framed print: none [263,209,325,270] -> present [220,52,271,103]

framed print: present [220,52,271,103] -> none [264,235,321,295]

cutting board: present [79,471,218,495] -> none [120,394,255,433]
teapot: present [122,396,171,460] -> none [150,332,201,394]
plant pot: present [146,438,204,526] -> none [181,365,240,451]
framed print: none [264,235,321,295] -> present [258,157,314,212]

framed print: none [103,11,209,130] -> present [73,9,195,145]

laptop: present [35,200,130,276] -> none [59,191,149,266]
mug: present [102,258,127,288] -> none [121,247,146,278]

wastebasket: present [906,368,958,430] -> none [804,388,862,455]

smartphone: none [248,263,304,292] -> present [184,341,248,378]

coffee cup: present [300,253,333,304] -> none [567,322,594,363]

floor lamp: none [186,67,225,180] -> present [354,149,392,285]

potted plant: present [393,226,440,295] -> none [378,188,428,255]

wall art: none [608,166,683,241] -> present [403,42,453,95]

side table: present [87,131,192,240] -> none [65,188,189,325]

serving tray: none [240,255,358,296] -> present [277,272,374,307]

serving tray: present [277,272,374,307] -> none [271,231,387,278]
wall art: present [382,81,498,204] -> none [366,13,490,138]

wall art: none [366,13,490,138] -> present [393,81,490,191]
= = = = = = =
The problem:
Transcribe the data above in full, keeping every word as it is.

Solution:
framed print: none [263,209,325,270] -> present [220,52,271,103]

framed print: present [220,52,271,103] -> none [264,235,321,295]

cutting board: present [79,471,218,495] -> none [120,394,255,433]
teapot: present [122,396,171,460] -> none [150,332,201,394]
plant pot: present [146,438,204,526] -> none [181,365,240,451]
framed print: none [264,235,321,295] -> present [258,157,314,212]

framed print: none [103,11,209,130] -> present [73,9,195,145]

laptop: present [35,200,130,276] -> none [59,191,149,266]
mug: present [102,258,127,288] -> none [121,247,146,278]

wastebasket: present [906,368,958,430] -> none [804,388,862,455]

smartphone: none [248,263,304,292] -> present [184,341,248,378]

coffee cup: present [300,253,333,304] -> none [567,322,594,363]

floor lamp: none [186,67,225,180] -> present [354,149,392,285]

potted plant: present [393,226,440,295] -> none [378,188,428,255]

wall art: none [608,166,683,241] -> present [403,42,453,95]

side table: present [87,131,192,240] -> none [65,188,189,325]

serving tray: none [240,255,358,296] -> present [277,272,374,307]

serving tray: present [277,272,374,307] -> none [271,231,387,278]
wall art: present [382,81,498,204] -> none [366,13,490,138]

wall art: none [366,13,490,138] -> present [393,81,490,191]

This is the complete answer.